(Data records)

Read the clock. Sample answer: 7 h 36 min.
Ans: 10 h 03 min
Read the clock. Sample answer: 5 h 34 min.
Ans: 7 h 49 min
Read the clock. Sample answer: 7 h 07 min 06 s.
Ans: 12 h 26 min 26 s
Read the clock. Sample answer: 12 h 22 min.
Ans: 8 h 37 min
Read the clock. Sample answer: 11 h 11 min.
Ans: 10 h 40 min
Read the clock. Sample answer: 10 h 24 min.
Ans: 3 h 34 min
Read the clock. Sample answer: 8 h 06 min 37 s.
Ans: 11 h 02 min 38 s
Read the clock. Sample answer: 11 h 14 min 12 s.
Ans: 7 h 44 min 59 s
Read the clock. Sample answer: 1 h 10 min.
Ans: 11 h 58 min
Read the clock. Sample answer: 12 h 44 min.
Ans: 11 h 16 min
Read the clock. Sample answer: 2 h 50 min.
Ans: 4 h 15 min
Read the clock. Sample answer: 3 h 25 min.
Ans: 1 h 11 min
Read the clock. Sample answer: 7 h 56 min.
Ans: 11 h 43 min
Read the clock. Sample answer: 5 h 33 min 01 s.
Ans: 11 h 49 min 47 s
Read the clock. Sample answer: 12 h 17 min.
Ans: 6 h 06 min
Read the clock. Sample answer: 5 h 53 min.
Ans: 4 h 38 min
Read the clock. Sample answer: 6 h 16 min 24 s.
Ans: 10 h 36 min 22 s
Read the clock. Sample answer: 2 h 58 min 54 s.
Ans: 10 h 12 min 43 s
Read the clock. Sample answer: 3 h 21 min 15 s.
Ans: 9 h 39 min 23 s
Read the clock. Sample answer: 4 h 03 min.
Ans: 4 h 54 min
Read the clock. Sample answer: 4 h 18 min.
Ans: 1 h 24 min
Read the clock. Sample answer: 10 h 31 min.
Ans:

* _PROBLEM STATEMENT_
Extract the lines from the start of the rows up to and including the line with "Ans: 3 h 34 min", and repeat them without any change.

* _THE RESULT_
Read the clock. Sample answer: 7 h 36 min.
Ans: 10 h 03 min
Read the clock. Sample answer: 5 h 34 min.
Ans: 7 h 49 min
Read the clock. Sample answer: 7 h 07 min 06 s.
Ans: 12 h 26 min 26 s
Read the clock. Sample answer: 12 h 22 min.
Ans: 8 h 37 min
Read the clock. Sample answer: 11 h 11 min.
Ans: 10 h 40 min
Read the clock. Sample answer: 10 h 24 min.
Ans: 3 h 34 min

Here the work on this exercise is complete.